Tata ruang dan legalitas pembangunan diaudit
Selain menelusuri dugaan keterlibatan pengelola kawasan, Pemkot Bandung juga masih mendalami pengakuan bahwa penebangan dilakukan oleh subkontraktor.
Farhan menegaskan pihaknya belum menarik kesimpulan terkait pengakuan tersebut. Pemerintah masih berupaya mencari pihak yang memberi perintah sehingga dapat diketahui siapa yang bertanggung jawab atas tindakan itu.
“Secara status memang pengelola videotron yang bertanggung jawab. Tetapi kami akan telusuri lagi, subkontraktor itu diperintah oleh siapa. Secara formal belum bisa disimpulkan,” ujarnya.
Ia menjelaskan, apabila pelanggaran hanya berkaitan dengan Peraturan Daerah, penanganannya menjadi kewenangan pemerintah daerah. Namun jika ditemukan dugaan tindak pidana lingkungan, proses hukumnya akan ditangani oleh penyidik Kementerian Lingkungan Hidup.
“Saya juga sudah mendapat atensi khusus dari Komisi XII DPR RI yang meminta agar penegakan hukumnya dikawal. Begitu juga dari Polrestabes Bandung,” katanya.

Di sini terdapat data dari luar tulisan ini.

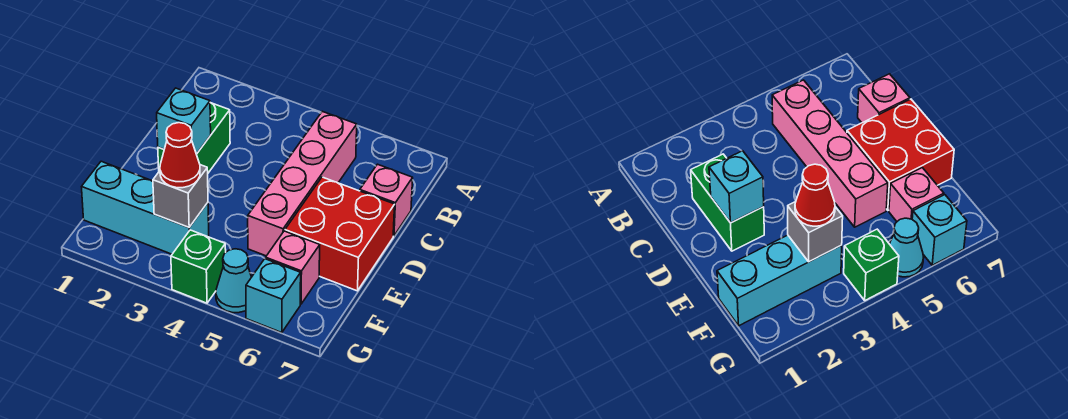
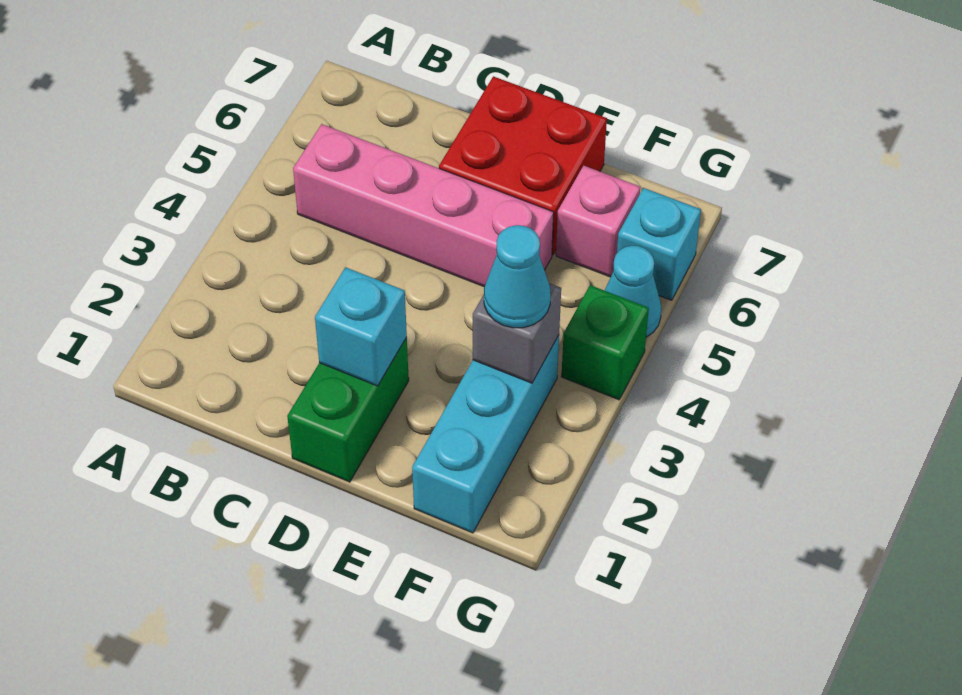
green 1x2 brick [158,103,230,173] -> green 1x2 brick turned to [287,337,409,482]
pink 1x1 brick [360,164,413,236] -> none
red 1x1 cone [160,123,200,188] -> cyan 1x1 cone [484,225,551,328]

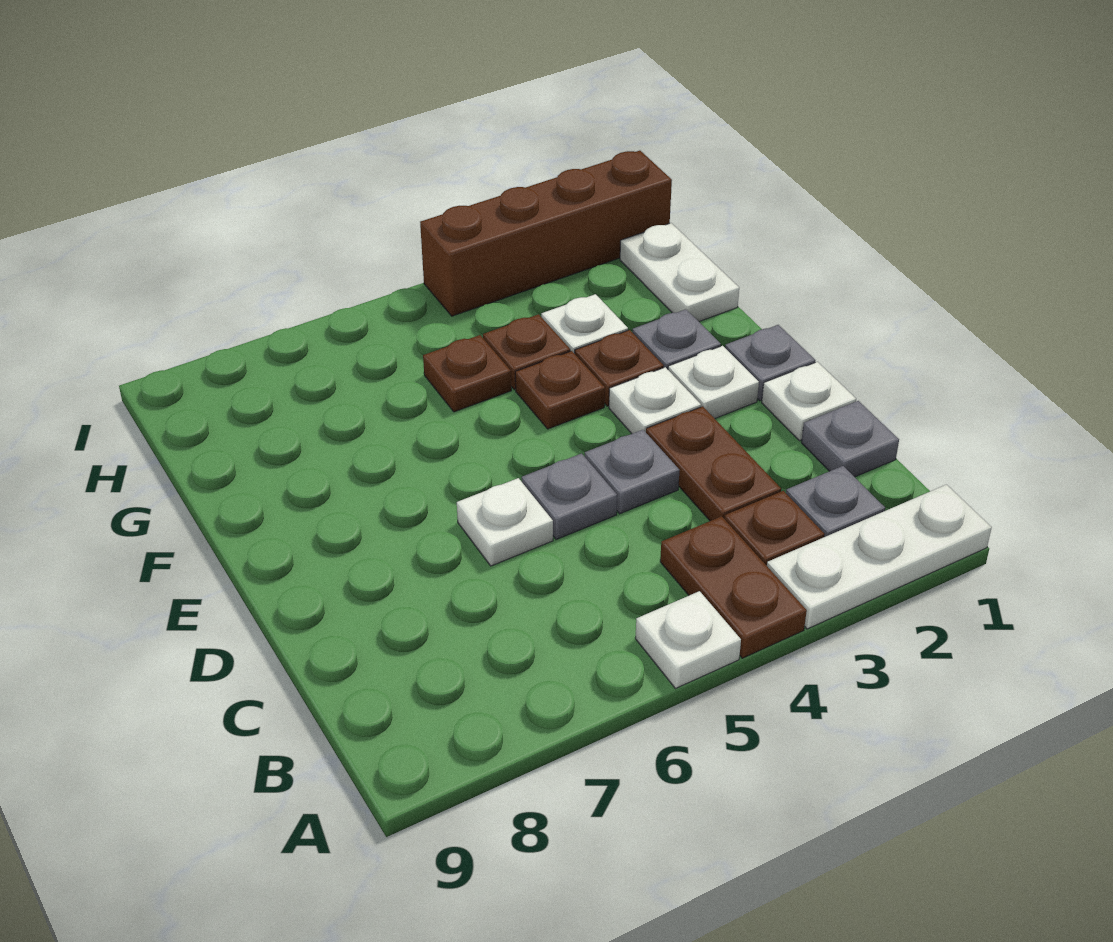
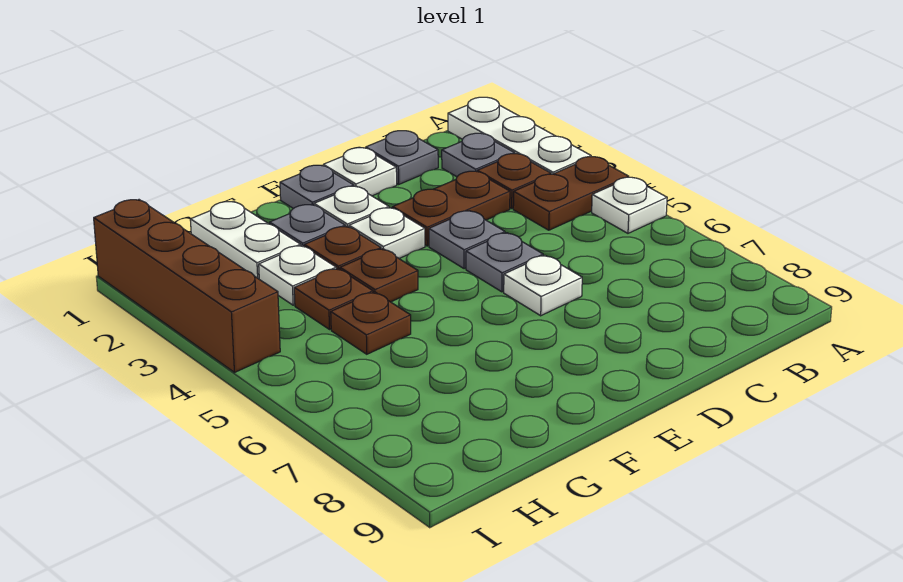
white 1x2 plate [620,223,739,322] -> white 1x2 plate turned to [190,201,301,279]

ASN terkait perizinan dan pengawasan ikut diperiksa
Farhan memastikan Pemkot Bandung terus mendampingi penyelidikan yang dilakukan tim Gakkum Kementerian Lingkungan Hidup. Ia juga menegaskan seluruh perkembangan kasus akan disampaikan secara terbuka kepada pihak terkait.
“Semua laporan akan kami sampaikan secara transparan kepada Kementerian Lingkungan Hidup, Polrestabes Bandung maupun Komisi XII DPR RI,” ungkapnya.
Di sisi lain, Inspektorat Kota Bandung diminta melakukan pemeriksaan khusus untuk menelusuri kemungkinan adanya keterlibatan ASN dalam proses perizinan maupun pengawasan pembangunan videotron tersebut.
Pemeriksaan internal akan dilakukan terhadap seluruh perangkat daerah yang memiliki keterkaitan dengan proses perizinan dan pengawasan.
“Semua akan diperiksa, mulai dari Satpol PP, Dinas Lingkungan Hidup, DPKP, DSDABM, DPMPTSP, camat, lurah bahkan saya sebagai Wali Kota juga akan diperiksa apabila diperlukan. Penegakan hukum berjalan pemeriksaan internal juga berjalan,” tuturnya.
Selain pemeriksaan internal, Pemkot Bandung tetap berkoordinasi dengan Kementerian Lingkungan Hidup, Polrestabes Bandung, dan Komisi XII DPR RI yang turut memberikan perhatian terhadap perkembangan kasus tersebut.